Toutes les actualités

Communication non-violente : un outil sous-estimé en milieu hospitalier

Dans les services sous tension, la communication non-violente change la qualité des échanges entre soignants, patients et familles.

Quand la tension devient quotidienne

Les services hospitaliers concentrent des tensions multiples : patients anxieux, familles inquiètes, équipes sous pression, ressources limitées. Dans ce contexte, la façon dont un mot est formulé peut désamorcer un conflit ou, au contraire, l'aggraver durablement.

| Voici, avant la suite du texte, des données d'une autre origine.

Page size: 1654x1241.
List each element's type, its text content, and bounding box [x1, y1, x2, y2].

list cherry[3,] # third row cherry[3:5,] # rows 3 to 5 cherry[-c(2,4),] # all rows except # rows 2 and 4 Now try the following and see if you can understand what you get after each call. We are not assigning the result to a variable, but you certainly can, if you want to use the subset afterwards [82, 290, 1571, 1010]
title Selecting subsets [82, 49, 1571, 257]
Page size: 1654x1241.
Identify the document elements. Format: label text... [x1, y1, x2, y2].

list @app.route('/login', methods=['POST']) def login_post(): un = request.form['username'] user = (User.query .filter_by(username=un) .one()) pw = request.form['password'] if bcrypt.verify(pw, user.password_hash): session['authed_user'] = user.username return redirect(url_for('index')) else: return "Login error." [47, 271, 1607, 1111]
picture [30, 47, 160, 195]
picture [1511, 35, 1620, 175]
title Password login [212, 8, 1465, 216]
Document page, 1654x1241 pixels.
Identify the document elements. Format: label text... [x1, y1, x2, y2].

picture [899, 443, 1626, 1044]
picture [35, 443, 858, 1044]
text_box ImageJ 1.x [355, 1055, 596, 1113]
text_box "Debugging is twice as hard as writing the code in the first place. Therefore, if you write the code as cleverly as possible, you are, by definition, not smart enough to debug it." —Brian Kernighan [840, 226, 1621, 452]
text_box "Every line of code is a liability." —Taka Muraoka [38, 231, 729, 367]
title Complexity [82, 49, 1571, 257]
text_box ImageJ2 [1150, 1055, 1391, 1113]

La communication non-violente, développée à l'origine par le psychologue Marshall Rosenberg, propose un cadre simple : observer les faits sans jugement, exprimer un sentiment, identifier un besoin, puis formuler une demande claire. Ce cadre, une fois intégré, transforme profondément la qualité des échanges en milieu de soins.

Ce que nous observons sur le terrain

Dans nos ateliers avec des équipes soignantes guinéennes, nous constatons que la CNV réduit les malentendus entre collègues et améliore l'annonce de diagnostics difficiles aux patients et à leurs familles. Elle n'élimine pas la difficulté de la situation, mais elle change la façon dont chacun la traverse.

Ce n'est pas ce que l'on dit qui blesse le plus souvent, c'est la façon dont on le dit.

Intégrer la CNV dans la formation continue des équipes de santé n'est pas un luxe. C'est un investissement direct dans la qualité des soins et le bien-être des soignants eux-mêmes.